Rewrite all of the data below as a numbered list, leaving out any blank lines.

════════════════════

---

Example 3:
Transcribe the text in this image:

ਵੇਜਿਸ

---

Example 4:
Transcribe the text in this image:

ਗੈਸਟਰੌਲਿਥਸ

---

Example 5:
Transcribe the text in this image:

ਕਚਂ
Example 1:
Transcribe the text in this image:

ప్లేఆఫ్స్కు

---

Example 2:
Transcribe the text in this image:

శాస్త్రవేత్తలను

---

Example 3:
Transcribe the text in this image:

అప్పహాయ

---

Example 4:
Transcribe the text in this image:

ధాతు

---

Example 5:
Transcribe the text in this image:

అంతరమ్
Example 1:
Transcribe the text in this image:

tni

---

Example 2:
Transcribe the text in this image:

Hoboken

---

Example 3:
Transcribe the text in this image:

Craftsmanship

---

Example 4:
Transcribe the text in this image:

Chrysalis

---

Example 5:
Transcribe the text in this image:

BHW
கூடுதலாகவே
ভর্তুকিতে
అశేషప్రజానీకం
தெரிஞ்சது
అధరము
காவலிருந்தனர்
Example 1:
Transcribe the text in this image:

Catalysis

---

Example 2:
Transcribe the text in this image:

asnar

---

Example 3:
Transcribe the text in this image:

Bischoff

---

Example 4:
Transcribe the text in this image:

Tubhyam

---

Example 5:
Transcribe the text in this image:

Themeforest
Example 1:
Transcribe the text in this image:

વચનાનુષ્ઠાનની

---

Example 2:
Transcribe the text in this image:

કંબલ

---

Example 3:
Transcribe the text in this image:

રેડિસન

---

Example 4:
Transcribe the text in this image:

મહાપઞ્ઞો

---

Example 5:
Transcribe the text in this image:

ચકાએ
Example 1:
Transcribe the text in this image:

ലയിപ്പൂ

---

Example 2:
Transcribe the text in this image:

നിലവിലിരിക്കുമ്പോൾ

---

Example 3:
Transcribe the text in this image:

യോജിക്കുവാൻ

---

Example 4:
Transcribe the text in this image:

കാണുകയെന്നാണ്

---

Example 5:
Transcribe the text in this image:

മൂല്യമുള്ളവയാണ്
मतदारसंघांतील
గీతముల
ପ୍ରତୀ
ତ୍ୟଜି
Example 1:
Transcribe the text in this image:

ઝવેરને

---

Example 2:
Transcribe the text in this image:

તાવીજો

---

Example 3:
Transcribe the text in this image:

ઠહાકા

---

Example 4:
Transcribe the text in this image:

════════════════════

[REPLY TO THE TASK]:
1. ---
2. Example 3:
3. Transcribe the text in this image:
4. ਵੇਜਿਸ
5. ---
6. Example 4:
7. Transcribe the text in this image:
8. ਗੈਸਟਰੌਲਿਥਸ
9. ---
10. Example 5:
11. Transcribe the text in this image:
12. ਕਚਂ
13. Example 1:
14. Transcribe the text in this image:
15. ప్లేఆఫ్స్కు
16. ---
17. Example 2:
18. Transcribe the text in this image:
19. శాస్త్రవేత్తలను
20. ---
21. Example 3:
22. Transcribe the text in this image:
23. అప్పహాయ
24. ---
25. Example 4:
26. Transcribe the text in this image:
27. ధాతు
28. ---
29. Example 5:
30. Transcribe the text in this image:
31. అంతరమ్
32. Example 1:
33. Transcribe the text in this image:
34. tni
35. ---
36. Example 2:
37. Transcribe the text in this image:
38. Hoboken
39. ---
40. Example 3:
41. Transcribe the text in this image:
42. Craftsmanship
43. ---
44. Example 4:
45. Transcribe the text in this image:
46. Chrysalis
47. ---
48. Example 5:
49. Transcribe the text in this image:
50. BHW
51. கூடுதலாகவே
52. ভর্তুকিতে
53. అశేషప్రజానీకం
54. தெரிஞ்சது
55. అధరము
56. காவலிருந்தனர்
57. Example 1:
58. Transcribe the text in this image:
59. Catalysis
60. ---
61. Example 2:
62. Transcribe the text in this image:
63. asnar
64. ---
65. Example 3:
66. Transcribe the text in this image:
67. Bischoff
68. ---
69. Example 4:
70. Transcribe the text in this image:
71. Tubhyam
72. ---
73. Example 5:
74. Transcribe the text in this image:
75. Themeforest
76. Example 1:
77. Transcribe the text in this image:
78. વચનાનુષ્ઠાનની
79. ---
80. Example 2:
81. Transcribe the text in this image:
82. કંબલ
83. ---
84. Example 3:
85. Transcribe the text in this image:
86. રેડિસન
87. ---
88. Example 4:
89. Transcribe the text in this image:
90. મહાપઞ્ઞો
91. ---
92. Example 5:
93. Transcribe the text in this image:
94. ચકાએ
95. Example 1:
96. Transcribe the text in this image:
97. ലയിപ്പൂ
98. ---
99. Example 2:
100. Transcribe the text in this image:
101. നിലവിലിരിക്കുമ്പോൾ
102. ---
103. Example 3:
104. Transcribe the text in this image:
105. യോജിക്കുവാൻ
106. ---
107. Example 4:
108. Transcribe the text in this image:
109. കാണുകയെന്നാണ്
110. ---
111. Example 5:
112. Transcribe the text in this image:
113. മൂല്യമുള്ളവയാണ്
114. मतदारसंघांतील
115. గీతముల
116. ପ୍ରତୀ
117. ତ୍ୟଜି
118. Example 1:
119. Transcribe the text in this image:
120. ઝવેરને
121. ---
122. Example 2:
123. Transcribe the text in this image:
124. તાવીજો
125. ---
126. Example 3:
127. Transcribe the text in this image:
128. ઠહાકા
129. ---
130. Example 4:
131. Transcribe the text in this image:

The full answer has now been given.